Across asset classes, late-stage bull markets often invite attempts to pinpoint the peak. Investors frequently seek confirmation by referencing well-known contrarian calls — most famously Michael Burry’s warning ahead of the 2007 housing collapse. That instinct tends to intensify as price gains accelerate and swings grow sharper, conditions now clearly visible in the silver market.
Bitcoin–Silver Ratio
The bitcoin-to-silver ratio is currently hovering around 780, slipping below its 2017 high when bitcoin peaked near $20,000 and approaching levels last seen in November 2022, when bitcoin bottomed near $15,500 and the ratio fell to roughly 700. The move suggests silver may be becoming increasingly vulnerable relative to bitcoin.
Silver prices have surged nearly 300% over the past year. On Monday, the metal experienced a sharp reversal, falling almost 15% after rising by a similar amount earlier in the session. Prices briefly spiked to around $117 per ounce before pulling back toward $112, highlighting the market’s heightened instability.

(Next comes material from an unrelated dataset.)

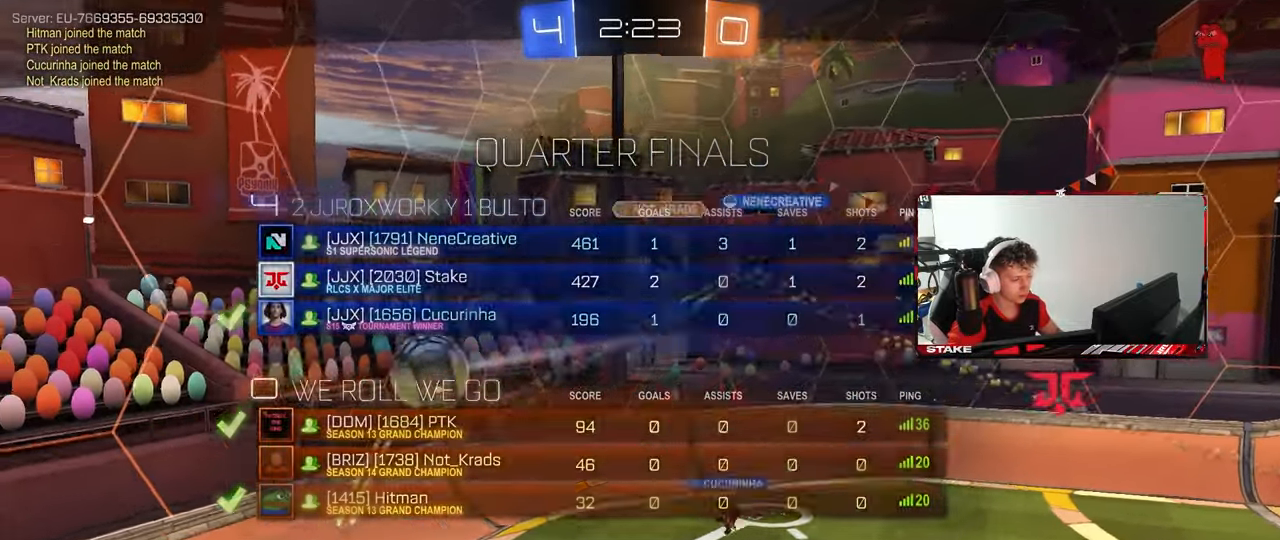
{"keys": [], "mouse": [], "mouse_move": "up", "events": [[17, "tab", "up"]]}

Long-term price history adds to the cautionary signals. Local peaks in silver have often formed early in the calendar year, with most occurring in the first half. Past examples include February 1974; January 1980, which marked a textbook blow-off top near $47; February 1983; May 1987; February 1998; April 2004; May 2006; March 2008; and April 2011, when silver peaked near $50 during another blow-off phase.
Taken together, the combination of stretched price gains, rising volatility and historical timing patterns raises a red flag. If previous cycles offer a reliable guide, silver’s recent behavior may point to a cyclical high — or the early stages of a blow-off top.